The five-story center, built in 2006 at a cost of nearly $24 million using public and private funding, is a source of pride for Kniss and others who formed a homeless task force 20 years ago that led to the center's creation. And yet, despite decades of concerted efforts by a large number of community players, homelessness remains a dirty secret in one of the most affluent areas of the country.

Eileen Richardson, CEO of Downtown Streets Team, says her organization will ask for about $50,000 of the city's funds to cover the cost of a case manager, who will work directly with about 20 homeless individuals to get them into housing. She says one case manager for every 20 people is a tried and true formula.
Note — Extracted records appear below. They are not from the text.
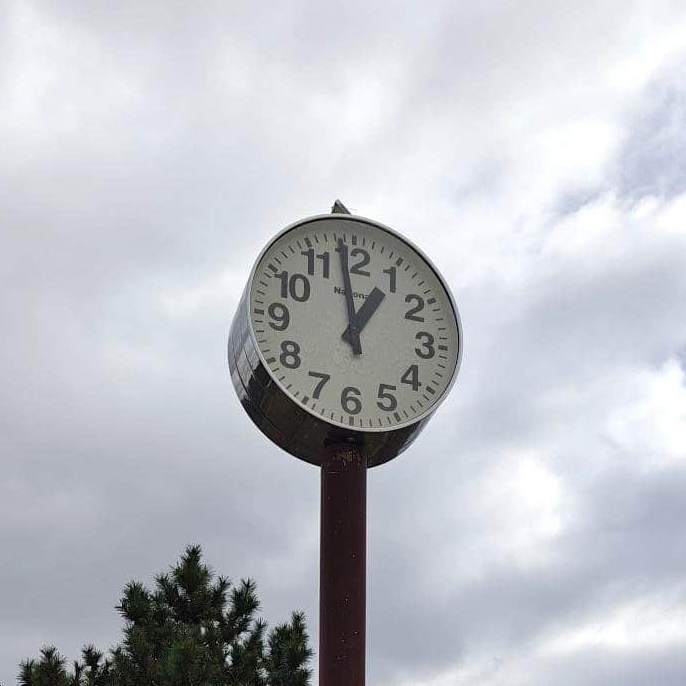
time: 12:58
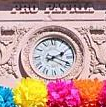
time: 2:18
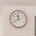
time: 11:39
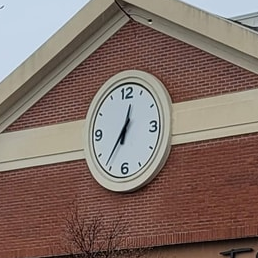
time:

InnVision's Zelkha says other ideas include expanding the capacity of the rotating shelter Hotel de Zink, which now can only temporarily house about 15 individuals. Churches around Palo Alto take turns offering beds, meals and access to services.

County Supervisor Joe Simitian has proposed the county and Palo Alto come together on a partnership of sorts. "Some people say Palo Alto is just a small city, and can't do it alone, and fair enough, I think on one level that's perfectly obvious," he says. "But that being said, each and every one of the communities in the region have to do their part, and I think people in Palo Alto want to do their part.

Kniss says the city is open to participating, but, she adds, "At the end of the day the county is the safety net."

Away from the government offices and boardrooms, East Palo Alto Pastor Paul Bains, of Project WeHOPE, hopes that talk of collaboration is more than simply just that.

"The solution is not going to be remedied by anyone entirely," Bains says. "It's going to take a collaborative effort, and it's going to take the city, the county and the state to do all the heavy lifting."

Out on the street, Jagoda says he and other "unhoused" folks have creative solutions that range from the city adopting a homeless parking program, similar to one used in Santa Barbara, to Stanford and other landowners opening up space for tee-pees and yurts. He says he will continue to fight the vehicle dwelling ban, and has even talked to attorney William Safford about assisting anyone who gets cited by the city.

"I am pioneering methods for future homeless people, and securing their rights," Jagoda says. "You can't just throw people away just because we might be inconvenient. You can't just throw us away. That's not what this country is about and not what Palo Alto is about."